INSTRUCTION 1
From the Leader's Questions page below, repeat word for word the part that opens with the words containing "Leader's Questions is" and closes with "and media figures.".

- Genre: News and Current Affairs
- Presented by: Sharon Ní Bheoláin
- Country of origin: Ireland
- Original languages: English Irish

Production
- Production location: RTÉ Television Centre
- Camera setup: Multi-camera
- Running time: Approximately 60 minutes

Original release
- Network: RTÉ One RTÉ News channel

Related
- RTÉ News Morning Edition

= Leader's Questions (TV programme) =

Leader's Questions is an Irish TV programme broadcast on RTÉ One and RTÉ News channel. It is produced by RTÉ News and Current Affairs, edited by Joe Mag Raollaigh and is presented by Sharon Ní Bheoláin. Political correspondents Micheál Lehane and Paul Cunningham also present from time to time. The programme airs every Wednesday and Thursday at around 11:45 during the Dáil term and broadcasts live proceedings from Leinster House of questions posed by opposition leaders in parliament to the Taoiseach and the Tánaiste. The programme is on air for around 60 minutes. Before and after Dáil proceedings the presenter chairs discussion and analysis with political and media figures.

INSTRUCTION 2
In the entries that follow, reproduce the part that opens with the line containing "Andriy Manucharya" and closes with the line containing "Jonathan Carlstedt auch", both lines included, with every line as it appears.

EXERCISE DATA

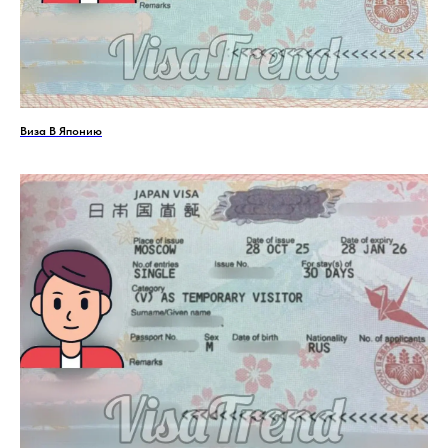
Виза В Японию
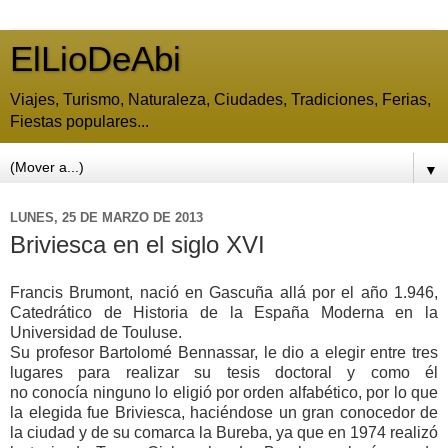
ElLioDeAbi
Viajes, Turismo, Naturaleza, Ciudades, Tradiciones, Ferias,
Fiestas populares...
▼
LUNES, 25 DE MARZO DE 2013
Briviesca en el siglo XVI
Francis Brumont, nació en Gascuña allá por el año 1.946,
Catedrático de Historia de la España Moderna en la
Universidad de Touluse.
Su profesor Bartolomé Bennassar, le dio a elegir entre tres
lugares para realizar su tesis doctoral y como él
no conocía ninguno lo eligió por orden alfabético, por lo que
la elegida fue Briviesca, haciéndose un gran conocedor de
la ciudad y de su comarca la Bureba, ya que en 1974 realizó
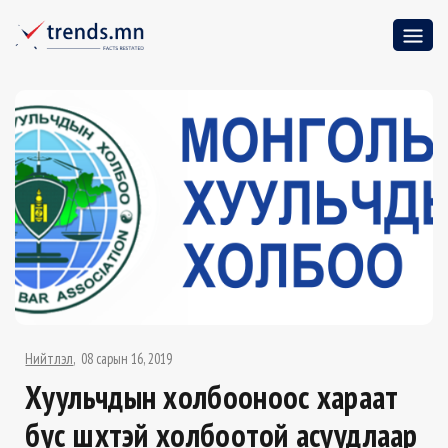
Нийтлэл
08 сарын 16, 2019
Хуульчдын холбооноос хараат
бус шүүхтэй холбоотой асуудлаар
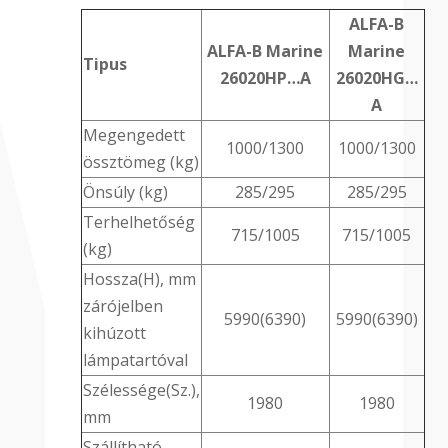
ALFA-B
ALFA-B Marine
Marine
Tipus
26020HP…A
26020HG…
A
Megengedett
1000/1300
1000/1300
össztömeg (kg)
Önsúly (kg)
285/295
285/295
Terhelhetőség
715/1005
715/1005
(kg)
Hossza(H), mm
zárójelben
5990(6390)
5990(6390)
kihúzott
lámpatartóval
Szélessége(Sz.),
1980
1980
mm
Szállítható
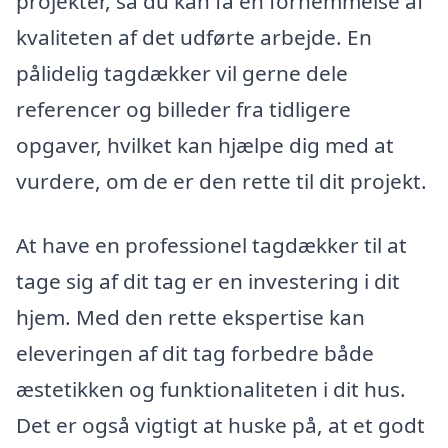
projekter, så du kan få en fornemmelse af
kvaliteten af det udførte arbejde. En
pålidelig tagdækker vil gerne dele
referencer og billeder fra tidligere
opgaver, hvilket kan hjælpe dig med at
vurdere, om de er den rette til dit projekt.
At have en professionel tagdækker til at
tage sig af dit tag er en investering i dit
hjem. Med den rette ekspertise kan
eleveringen af dit tag forbedre både
æstetikken og funktionaliteten i dit hus.
Det er også vigtigt at huske på, at et godt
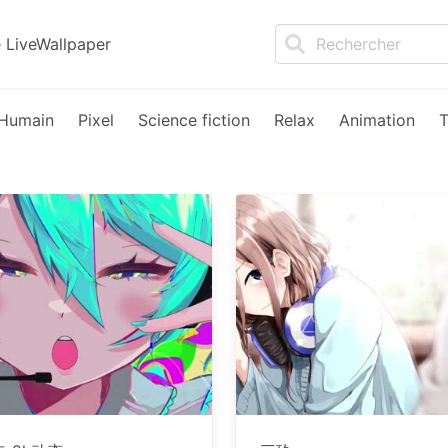
LiveWallpaper
Humain
Pixel
Science fiction
Relax
Animation
T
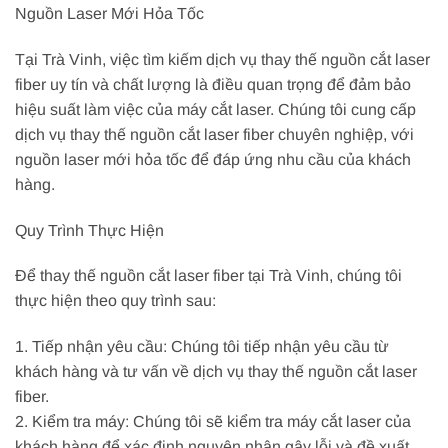
Nguồn Laser Mới Hỏa Tốc
Tại Trà Vinh, việc tìm kiếm dịch vụ thay thế nguồn cắt laser
fiber uy tín và chất lượng là điều quan trọng để đảm bảo
hiệu suất làm việc của máy cắt laser. Chúng tôi cung cấp
dịch vụ thay thế nguồn cắt laser fiber chuyên nghiệp, với
nguồn laser mới hỏa tốc để đáp ứng nhu cầu của khách
hàng.
Quy Trình Thực Hiện
Để thay thế nguồn cắt laser fiber tại Trà Vinh, chúng tôi
thực hiện theo quy trình sau:
1. Tiếp nhận yêu cầu: Chúng tôi tiếp nhận yêu cầu từ
khách hàng và tư vấn về dịch vụ thay thế nguồn cắt laser
fiber.
2. Kiểm tra máy: Chúng tôi sẽ kiểm tra máy cắt laser của
khách hàng để xác định nguyên nhân gây lỗi và đề xuất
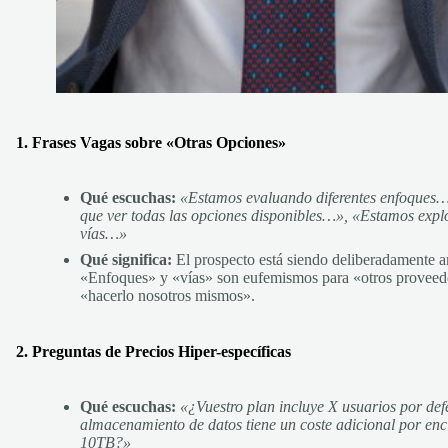
1. Frases Vagas sobre «Otras Opciones»
Qué escuchas:
«Estamos evaluando diferentes enfoques
que ver todas las opciones disponibles…», «Estamos expl
vías…»
Qué significa:
El prospecto está siendo deliberadamente 
«Enfoques» y «vías» son eufemismos para «otros proveed
«hacerlo nosotros mismos».
2. Preguntas de Precios Hiper-específicas
Qué escuchas:
«¿Vuestro plan incluye X usuarios por def
almacenamiento de datos tiene un coste adicional por enc
10TB?»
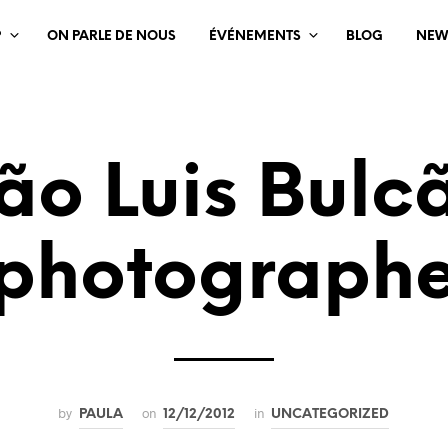
?
ON PARLE DE NOUS
ÉVÉNEMENTS
BLOG
NEW
ão Luis Bulc
photograph
by
on
in
PAULA
12/12/2012
UNCATEGORIZED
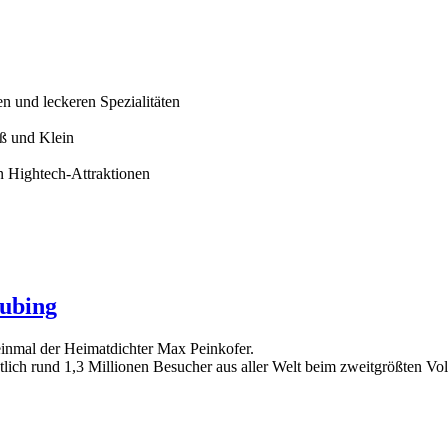
n und leckeren Spezialitäten
oß und Klein
n Hightech-Attraktionen
aubing
einmal der Heimatdichter Max Peinkofer.
tlich rund 1,3 Millionen Besucher aus aller Welt beim zweitgrößten Vol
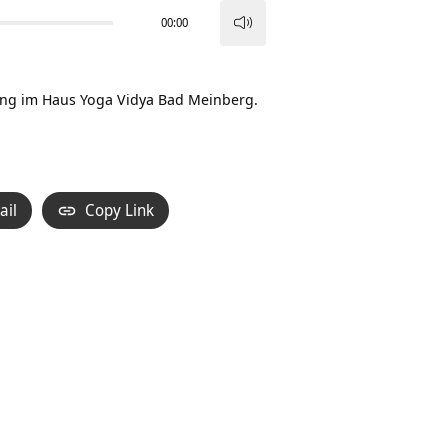
00:00
Pfeiltasten
Hoch/Runter
benutzen,
ng im Haus Yoga Vidya Bad Meinberg.
um
die
Lautstärke
zu
ail
Copy Link
regeln.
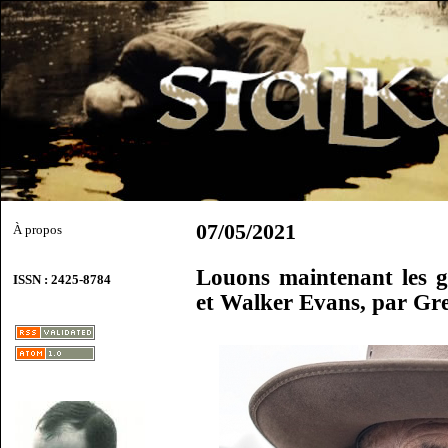
07/05/2021
À propos
Louons maintenant les 
ISSN : 2425-8784
et Walker Evans, par Gr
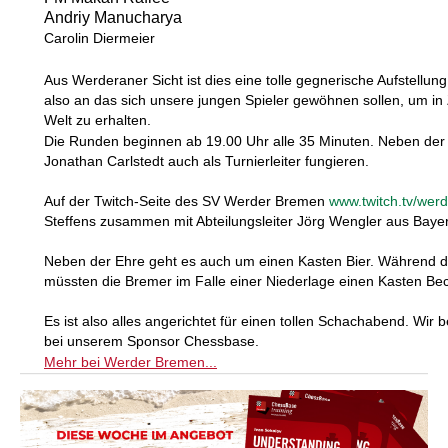
Andriy Manucharya
Carolin Diermeier
Aus Werderaner Sicht ist dies eine tolle gegnerische Aufstellun
also an das sich unsere jungen Spieler gewöhnen sollen, um in Z
Welt zu erhalten.
Die Runden beginnen ab 19.00 Uhr alle 35 Minuten. Neben der e
Jonathan Carlstedt auch als Turnierleiter fungieren.
Auf der Twitch-Seite des SV Werder Bremen
www.twitch.tv/werd
Steffens zusammen mit Abteilungsleiter Jörg Wengler aus Bay
Neben der Ehre geht es auch um einen Kasten Bier. Während d
müssten die Bremer im Falle einer Niederlage einen Kasten Be
Es ist also alles angerichtet für einen tollen Schachabend. W
bei unserem Sponsor Chessbase.
Mehr bei Werder Bremen...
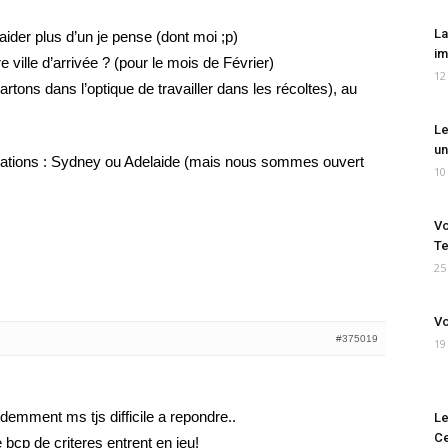
La
ider plus d’un je pense (dont moi ;p)
im
e ville d’arrivée ? (pour le mois de Février)
12
rtons dans l’optique de travailler dans les récoltes), au
Le
un
nations : Sydney ou Adelaide (mais nous sommes ouvert
10
Vo
Te
25
Vo
#375019
19
demment ms tjs difficile a repondre..
Le
Ce
 bcp de criteres entrent en jeu!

TASK OUTPUT 1
Leader's Questions is an Irish TV programme broadcast on RTÉ One and RTÉ News channel. It is produced by RTÉ News and Current Affairs, edited by Joe Mag Raollaigh and is presented by Sharon Ní Bheoláin. Political correspondents Micheál Lehane and Paul Cunningham also present from time to time. The programme airs every Wednesday and Thursday at around 11:45 during the Dáil term and broadcasts live proceedings from Leinster House of questions posed by opposition leaders in parliament to the Taoiseach and the Tánaiste. The programme is on air for around 60 minutes. Before and after Dáil proceedings the presenter chairs discussion and analysis with political and media figures.

TASK OUTPUT 2
Andriy Manucharya
Carolin Diermeier
Aus Werderaner Sicht ist dies eine tolle gegnerische Aufstellun
also an das sich unsere jungen Spieler gewöhnen sollen, um in Z
Welt zu erhalten.
Die Runden beginnen ab 19.00 Uhr alle 35 Minuten. Neben der e
Jonathan Carlstedt auch als Turnierleiter fungieren.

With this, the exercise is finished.